基于内容的图像检索: pytorch

看了Jason Brownlee博士的Keras CBIR demo, 自己也动手用pytorch写一个.

CBIR

CBIR 为基于内容的图像检索. 用于在图像数据数据库上检索具有视觉相似性的图像. 主要启发于文本挖掘, 通过对图像提取特征, 检索时根据提取的特征来进行检索, 特征可以使用传统的sift特征描述子等, 本文使用 vae 编码的特征.

使用 mnist 数据集做测试, 编码 latent 为16维.

构建网络

构造简单的编码器-解码器

# network.py

import torch
import torch.nn as nn
import torch.nn.functional as F


class BasicCBR(nn.Module):
    def __init__(self, in_channel, out_channel, kernel, stride, padding):
        super(BasicCBR, self).__init__()
        self.conv = nn.Conv2d(in_channels=in_channel, out_channels=out_channel, kernel_size=kernel, stride=stride, padding=padding)
        self.bn = nn.BatchNorm2d(out_channel)

    def forward(self, x):
        x = self.conv(x)
        x = self.bn(x)
        return F.relu(x)


class Encoder(nn.Module):
    def __init__(self, img_shape=(28, 28, 1), latent_dim=16):
        super(Encoder, self).__init__()
        self.img_shape = img_shape
        self.latent_dim = latent_dim
        self.conv1 = BasicCBR(in_channel=self.img_shape[2], out_channel=32, kernel=3, stride=2, padding=3//2)
        self.conv2 = BasicCBR(32, 64, 3, 2, 3//2)
        self.latent = nn.Linear(in_features=7 * 7 * 64, out_features=latent_dim)

    def forward(self, x):
        x = self.conv1(x)
        x = self.conv2(x)
        _, w, h, c = x.shape
        x = torch.flatten(x, 1)
        x = self.latent(x)
        return x


class Decoder(nn.Module):
    def __init__(self, in_feat_shape=(7, 7, 64), latent=16):
        super(Decoder, self).__init__()
        self.in_feat_shape = in_feat_shape
        self.linear = nn.Linear(in_features=latent, out_features=in_feat_shape[0] * in_feat_shape[1] * in_feat_shape[2])
        self.conv1 = BasicCBR(in_channel=in_feat_shape[2], out_channel=64, kernel=3, stride=1, padding=3//2)
        self.conv2 = BasicCBR(64, 32, kernel=3, stride=1, padding=3//2)
        self.out = nn.Conv2d(32, 1, kernel_size=3, stride=1, padding=3//2)

    def forward(self, x):
        x = self.linear(x)
        x = x.view(-1, self.in_feat_shape[2], self.in_feat_shape[0], self.in_feat_shape[1])
        x = self.conv1(x)
        x = F.interpolate(x, scale_factor=(2, 2))
        x = self.conv2(x)
        x = F.interpolate(x, scale_factor=(2, 2))
        x = torch.sigmoid(self.out(x))
        return x


class Net(nn.Module):
    def __init__(self):
        super(Net, self).__init__()
        self.encoder = Encoder(img_shape=(28, 28, 1))
        self.decoder = Decoder()

    def forward(self, x):
        latent = self.encoder(x)
        out = self.decoder(latent)

◆ 题目详情 ◆
按照原文摘录，用 mnist 数据集做测试时，编码的 latent 设为多少维？ 请仅依据上面的原文摘录作答。

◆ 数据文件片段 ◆
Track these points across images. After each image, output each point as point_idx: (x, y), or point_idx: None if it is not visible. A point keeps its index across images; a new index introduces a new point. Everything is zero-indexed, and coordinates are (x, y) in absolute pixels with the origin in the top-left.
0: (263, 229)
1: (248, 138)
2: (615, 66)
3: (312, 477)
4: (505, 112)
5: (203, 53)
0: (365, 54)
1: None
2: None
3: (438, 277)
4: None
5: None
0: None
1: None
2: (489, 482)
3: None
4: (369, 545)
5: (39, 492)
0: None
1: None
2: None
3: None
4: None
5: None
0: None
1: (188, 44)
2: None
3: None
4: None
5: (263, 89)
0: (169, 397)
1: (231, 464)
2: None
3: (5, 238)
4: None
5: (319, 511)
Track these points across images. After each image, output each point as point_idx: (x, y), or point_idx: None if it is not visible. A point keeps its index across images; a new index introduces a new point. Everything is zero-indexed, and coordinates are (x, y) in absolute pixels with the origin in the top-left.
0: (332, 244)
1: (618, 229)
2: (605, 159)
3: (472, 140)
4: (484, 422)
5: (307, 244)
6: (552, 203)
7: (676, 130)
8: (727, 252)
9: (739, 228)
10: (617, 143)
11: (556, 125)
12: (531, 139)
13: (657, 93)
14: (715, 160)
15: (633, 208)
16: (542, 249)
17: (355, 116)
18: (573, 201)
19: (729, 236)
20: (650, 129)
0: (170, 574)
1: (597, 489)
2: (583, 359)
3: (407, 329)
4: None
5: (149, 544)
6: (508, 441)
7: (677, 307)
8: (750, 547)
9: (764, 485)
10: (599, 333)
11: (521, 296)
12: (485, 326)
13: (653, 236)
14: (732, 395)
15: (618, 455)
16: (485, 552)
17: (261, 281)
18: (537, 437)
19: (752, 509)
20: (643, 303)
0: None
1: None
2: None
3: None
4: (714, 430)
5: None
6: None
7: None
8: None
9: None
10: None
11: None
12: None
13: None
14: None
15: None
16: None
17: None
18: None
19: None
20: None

◆ 书面作答 ◆
编码的 latent 设为16维。